“We just wanted to help children, it’s as simple as that. We wanted them to have a good time, be safe and happy. Looking back, we were probably a bit naive but the fact we are still doing it all this time on says it all,” says Sue.
That’s not to say it hasn’t been without its challenges, especially as they went on to have four children of their own, now aged 16 to 32. But daughter Laura, 19, says she has loved growing up with such a large extended family and would even think about fostering herself if future circumstances allowed.
Sue explains: “Our children do not know any different; they’ve been born into it and have become a real part of the support network – we could not do it without them. They have always been capable a bit beyond their years, which I don’t think is a bad thing. We are all one big team."

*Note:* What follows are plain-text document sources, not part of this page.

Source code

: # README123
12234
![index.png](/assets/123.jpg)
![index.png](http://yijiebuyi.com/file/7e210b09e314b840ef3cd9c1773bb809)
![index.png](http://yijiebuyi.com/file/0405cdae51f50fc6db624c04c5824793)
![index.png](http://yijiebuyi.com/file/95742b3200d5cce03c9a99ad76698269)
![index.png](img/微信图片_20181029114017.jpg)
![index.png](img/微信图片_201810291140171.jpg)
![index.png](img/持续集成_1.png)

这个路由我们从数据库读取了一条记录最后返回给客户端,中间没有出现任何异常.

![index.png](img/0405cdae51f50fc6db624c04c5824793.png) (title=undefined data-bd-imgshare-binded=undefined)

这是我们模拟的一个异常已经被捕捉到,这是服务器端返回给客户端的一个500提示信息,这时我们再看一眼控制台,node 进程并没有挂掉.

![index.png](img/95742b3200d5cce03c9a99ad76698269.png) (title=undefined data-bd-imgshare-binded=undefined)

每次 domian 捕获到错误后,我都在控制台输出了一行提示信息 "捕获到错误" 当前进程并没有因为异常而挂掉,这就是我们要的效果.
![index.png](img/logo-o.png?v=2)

The children they foster range in age from birth right up to late teens and can stay from a few weeks to, in some cases, six years. On average, they have three children staying with them at any one time. Over the years, they have tended to specialise in helping the more difficult-to-place children, who may have challenging behaviour, health problems or come from abusive backgrounds, but they say every child differs.
Iain believes there are people out there who would make brilliant foster carers, but often don’t think they would be accepted.
“These days it really is not just the 2.4 children nuclear family they are looking for. They don’t necessarily need to have their own children, we didn’t. They want to hear from single people, gay couples – at the end of the day, it’s the quality of care the children are going to get that is important. Nothing else.”